Collected data:
+ + + +

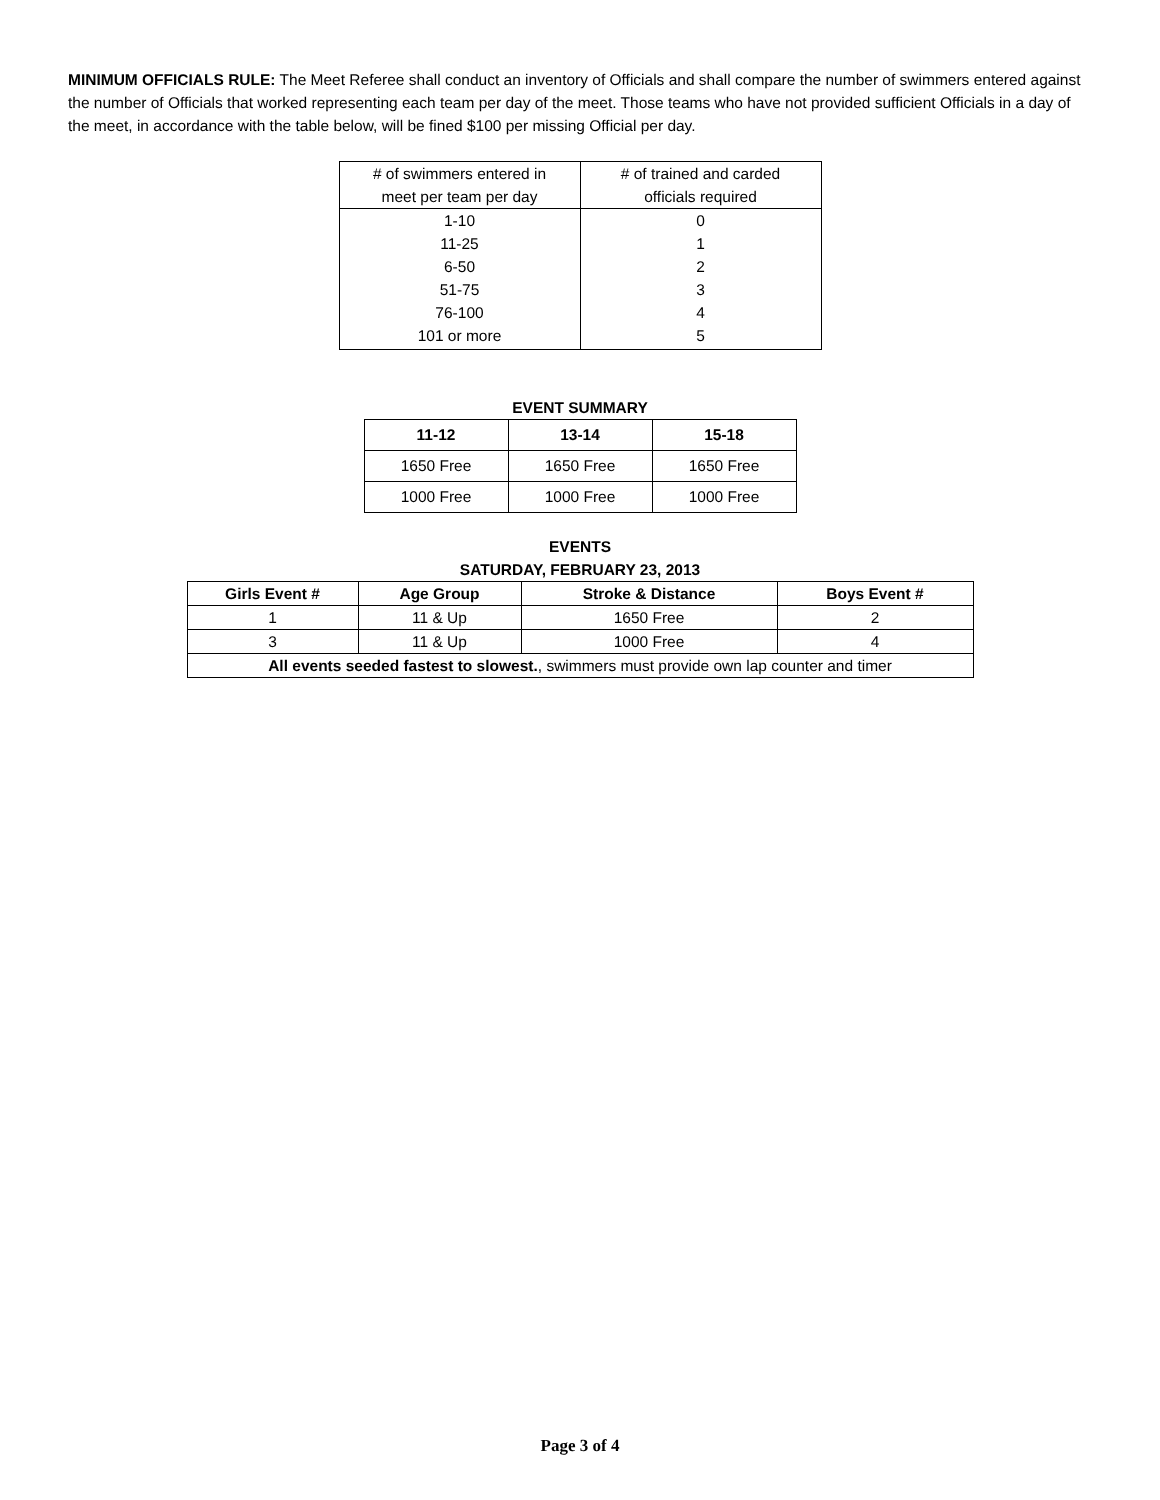MINIMUM OFFICIALS RULE: The Meet Referee shall conduct an inventory of Officials and shall compare the number of swimmers entered against the number of Officials that worked representing each team per day of the meet. Those teams who have not provided sufficient Officials in a day of the meet, in accordance with the table below, will be fined $100 per missing Official per day.
| # of swimmers entered in meet per team per day | # of trained and carded officials required |
| --- | --- |
| 1-10 | 0 |
| 11-25 | 1 |
| 6-50 | 2 |
| 51-75 | 3 |
| 76-100 | 4 |
| 101 or more | 5 |
EVENT SUMMARY
| 11-12 | 13-14 | 15-18 |
| --- | --- | --- |
| 1650 Free | 1650 Free | 1650 Free |
| 1000 Free | 1000 Free | 1000 Free |
EVENTS
SATURDAY, FEBRUARY 23, 2013
| Girls Event # | Age Group | Stroke & Distance | Boys Event # |
| --- | --- | --- | --- |
| 1 | 11 & Up | 1650 Free | 2 |
| 3 | 11 & Up | 1000 Free | 4 |
| All events seeded fastest to slowest. , swimmers must provide own lap counter and timer | | | |
Page 3 of 4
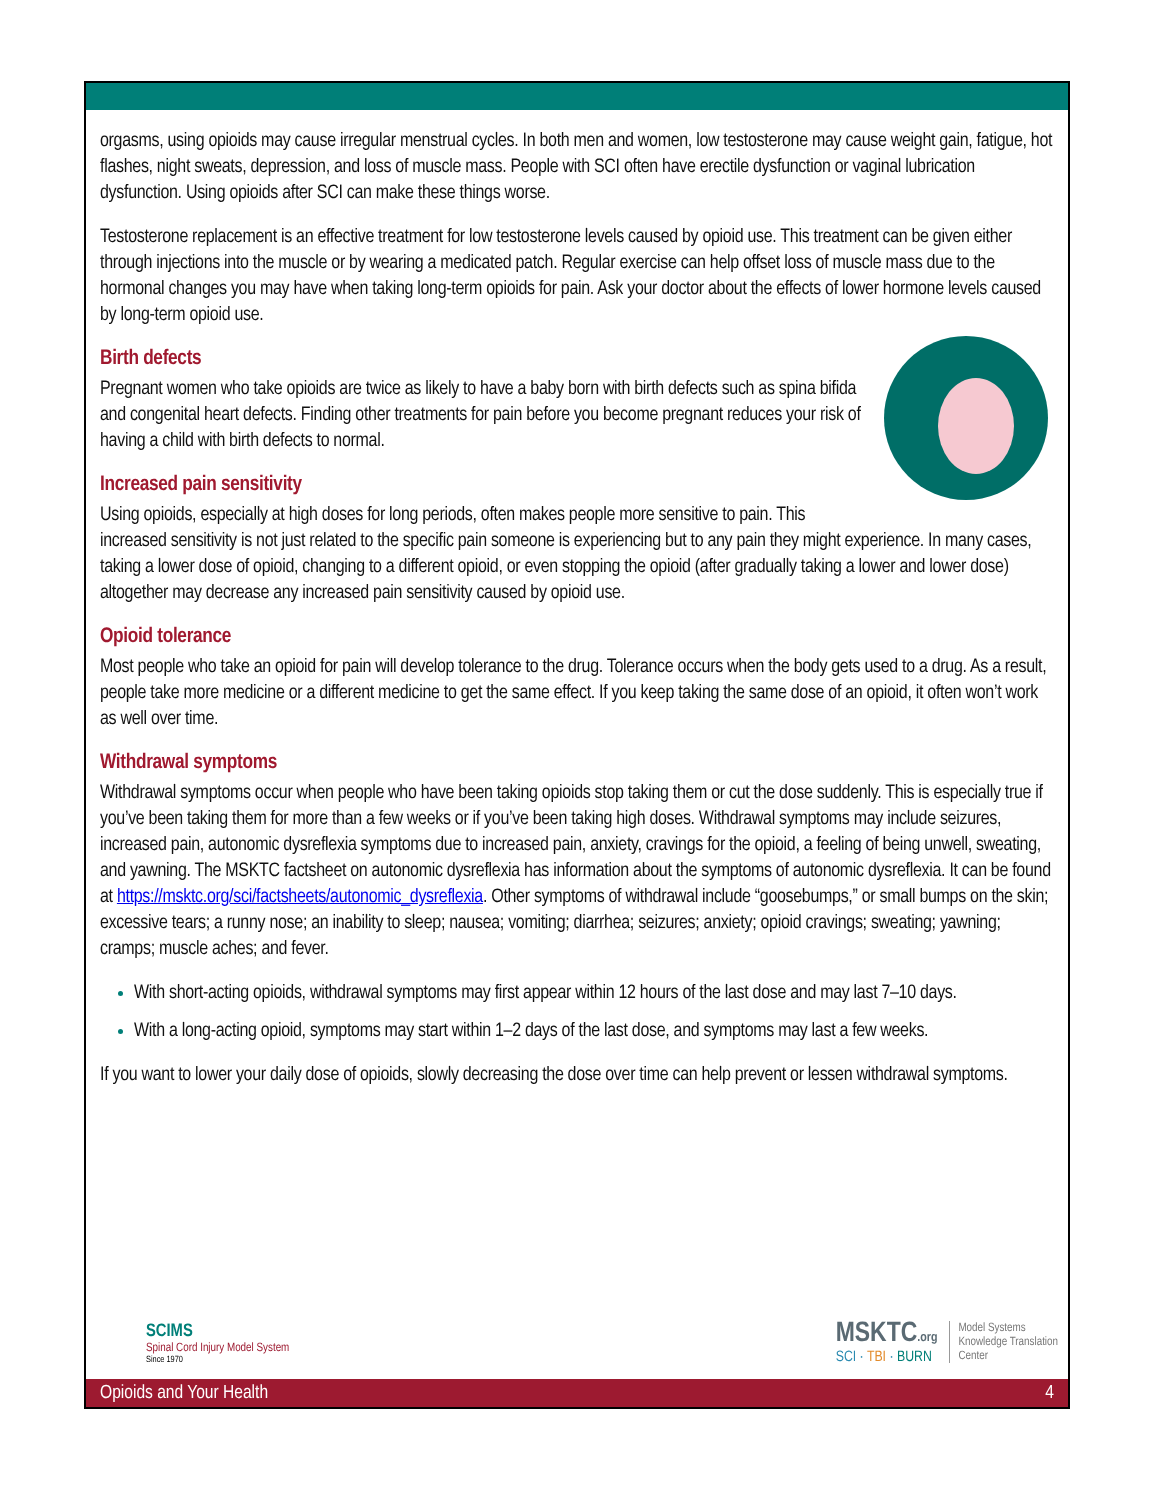orgasms, using opioids may cause irregular menstrual cycles. In both men and women, low testosterone may cause weight gain, fatigue, hot flashes, night sweats, depression, and loss of muscle mass. People with SCI often have erectile dysfunction or vaginal lubrication dysfunction. Using opioids after SCI can make these things worse.
Testosterone replacement is an effective treatment for low testosterone levels caused by opioid use. This treatment can be given either through injections into the muscle or by wearing a medicated patch. Regular exercise can help offset loss of muscle mass due to the hormonal changes you may have when taking long-term opioids for pain. Ask your doctor about the effects of lower hormone levels caused by long-term opioid use.
Birth defects
Pregnant women who take opioids are twice as likely to have a baby born with birth defects such as spina bifida and congenital heart defects. Finding other treatments for pain before you become pregnant reduces your risk of having a child with birth defects to normal.
Increased pain sensitivity
Using opioids, especially at high doses for long periods, often makes people more sensitive to pain. This increased sensitivity is not just related to the specific pain someone is experiencing but to any pain they might experience. In many cases, taking a lower dose of opioid, changing to a different opioid, or even stopping the opioid (after gradually taking a lower and lower dose) altogether may decrease any increased pain sensitivity caused by opioid use.
Opioid tolerance
Most people who take an opioid for pain will develop tolerance to the drug. Tolerance occurs when the body gets used to a drug. As a result, people take more medicine or a different medicine to get the same effect. If you keep taking the same dose of an opioid, it often won’t work as well over time.
Withdrawal symptoms
Withdrawal symptoms occur when people who have been taking opioids stop taking them or cut the dose suddenly. This is especially true if you’ve been taking them for more than a few weeks or if you’ve been taking high doses. Withdrawal symptoms may include seizures, increased pain, autonomic dysreflexia symptoms due to increased pain, anxiety, cravings for the opioid, a feeling of being unwell, sweating, and yawning. The MSKTC factsheet on autonomic dysreflexia has information about the symptoms of autonomic dysreflexia. It can be found at https://msktc.org/sci/factsheets/autonomic_dysreflexia. Other symptoms of withdrawal include “goosebumps,” or small bumps on the skin; excessive tears; a runny nose; an inability to sleep; nausea; vomiting; diarrhea; seizures; anxiety; opioid cravings; sweating; yawning; cramps; muscle aches; and fever.
With short-acting opioids, withdrawal symptoms may first appear within 12 hours of the last dose and may last 7–10 days.
With a long-acting opioid, symptoms may start within 1–2 days of the last dose, and symptoms may last a few weeks.
If you want to lower your daily dose of opioids, slowly decreasing the dose over time can help prevent or lessen withdrawal symptoms.
SCIMS
Spinal Cord Injury Model System
Since 1970
MSKTC.org
SCI · TBI · BURN
Model Systems
Knowledge Translation
Center
Opioids and Your Health 4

+ + + +

For your answer, write out the data exactly and drop every picture.

■ **ANSWER FOR THIS EXERCISE**:
MINIMUM OFFICIALS RULE: The Meet Referee shall conduct an inventory of Officials and shall compare the number of swimmers entered against the number of Officials that worked representing each team per day of the meet. Those teams who have not provided sufficient Officials in a day of the meet, in accordance with the table below, will be fined $100 per missing Official per day.
| # of swimmers entered in meet per team per day | # of trained and carded officials required |
| --- | --- |
| 1-10 | 0 |
| 11-25 | 1 |
| 6-50 | 2 |
| 51-75 | 3 |
| 76-100 | 4 |
| 101 or more | 5 |
EVENT SUMMARY
| 11-12 | 13-14 | 15-18 |
| --- | --- | --- |
| 1650 Free | 1650 Free | 1650 Free |
| 1000 Free | 1000 Free | 1000 Free |
EVENTS
SATURDAY, FEBRUARY 23, 2013
| Girls Event # | Age Group | Stroke & Distance | Boys Event # |
| --- | --- | --- | --- |
| 1 | 11 & Up | 1650 Free | 2 |
| 3 | 11 & Up | 1000 Free | 4 |
| All events seeded fastest to slowest. , swimmers must provide own lap counter and timer | | | |
Page 3 of 4
orgasms, using opioids may cause irregular menstrual cycles. In both men and women, low testosterone may cause weight gain, fatigue, hot flashes, night sweats, depression, and loss of muscle mass. People with SCI often have erectile dysfunction or vaginal lubrication dysfunction. Using opioids after SCI can make these things worse.
Testosterone replacement is an effective treatment for low testosterone levels caused by opioid use. This treatment can be given either through injections into the muscle or by wearing a medicated patch. Regular exercise can help offset loss of muscle mass due to the hormonal changes you may have when taking long-term opioids for pain. Ask your doctor about the effects of lower hormone levels caused by long-term opioid use.
Birth defects
Pregnant women who take opioids are twice as likely to have a baby born with birth defects such as spina bifida and congenital heart defects. Finding other treatments for pain before you become pregnant reduces your risk of having a child with birth defects to normal.
Increased pain sensitivity
Using opioids, especially at high doses for long periods, often makes people more sensitive to pain. This increased sensitivity is not just related to the specific pain someone is experiencing but to any pain they might experience. In many cases, taking a lower dose of opioid, changing to a different opioid, or even stopping the opioid (after gradually taking a lower and lower dose) altogether may decrease any increased pain sensitivity caused by opioid use.
Opioid tolerance
Most people who take an opioid for pain will develop tolerance to the drug. Tolerance occurs when the body gets used to a drug. As a result, people take more medicine or a different medicine to get the same effect. If you keep taking the same dose of an opioid, it often won’t work as well over time.
Withdrawal symptoms
Withdrawal symptoms occur when people who have been taking opioids stop taking them or cut the dose suddenly. This is especially true if you’ve been taking them for more than a few weeks or if you’ve been taking high doses. Withdrawal symptoms may include seizures, increased pain, autonomic dysreflexia symptoms due to increased pain, anxiety, cravings for the opioid, a feeling of being unwell, sweating, and yawning. The MSKTC factsheet on autonomic dysreflexia has information about the symptoms of autonomic dysreflexia. It can be found at https://msktc.org/sci/factsheets/autonomic_dysreflexia. Other symptoms of withdrawal include “goosebumps,” or small bumps on the skin; excessive tears; a runny nose; an inability to sleep; nausea; vomiting; diarrhea; seizures; anxiety; opioid cravings; sweating; yawning; cramps; muscle aches; and fever.
With short-acting opioids, withdrawal symptoms may first appear within 12 hours of the last dose and may last 7–10 days.
With a long-acting opioid, symptoms may start within 1–2 days of the last dose, and symptoms may last a few weeks.
If you want to lower your daily dose of opioids, slowly decreasing the dose over time can help prevent or lessen withdrawal symptoms.
SCIMS
Spinal Cord Injury Model System
Since 1970
MSKTC.org
SCI · TBI · BURN
Model Systems
Knowledge Translation
Center
Opioids and Your Health 4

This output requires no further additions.